Dataset entries

□ □ □ □

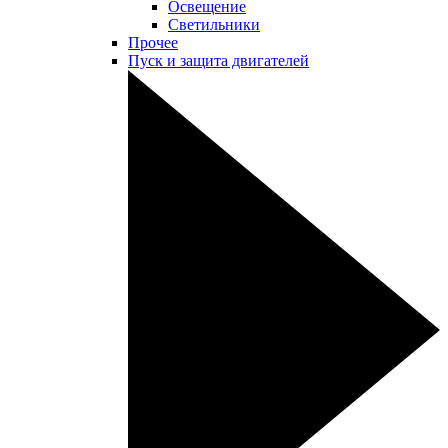
Освещение
Светильники
Прочее
Пуск и защита двигателей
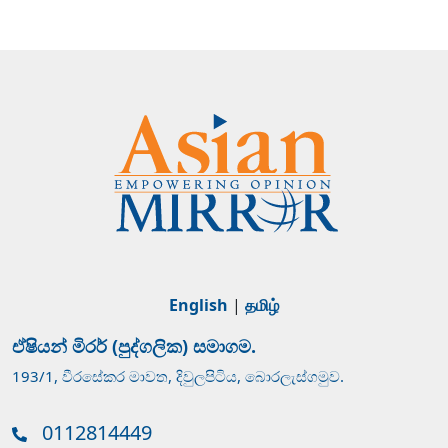
English
|
தமிழ்
ඒෂියන් මිරර් (පුද්ගලික) සමාගම.
193/1, වීරසේකර මාවත, දිවුලපිටිය, බොරලැස්ගමුව.
0112814449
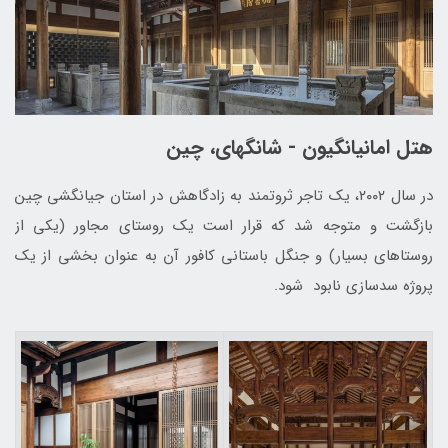
هتل امانیانگیون - شانگهای، چین
در سال ۲۰۰۲، یک تاجر ثروتمند به زادگاهش در استان جیانگشی چین
بازگشت و متوجه شد که قرار است یک روستای مجاور (یکی از
روستاهای بسیار) و جنگل باستانی کافور آن به عنوان بخشی از یک
پروژه سدسازی نابود شود.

□ □ □ □

#### Task description
Please count the lines in the material above that contain the string "جیانگشی", with case counting. Give only the number.

#### Response box
1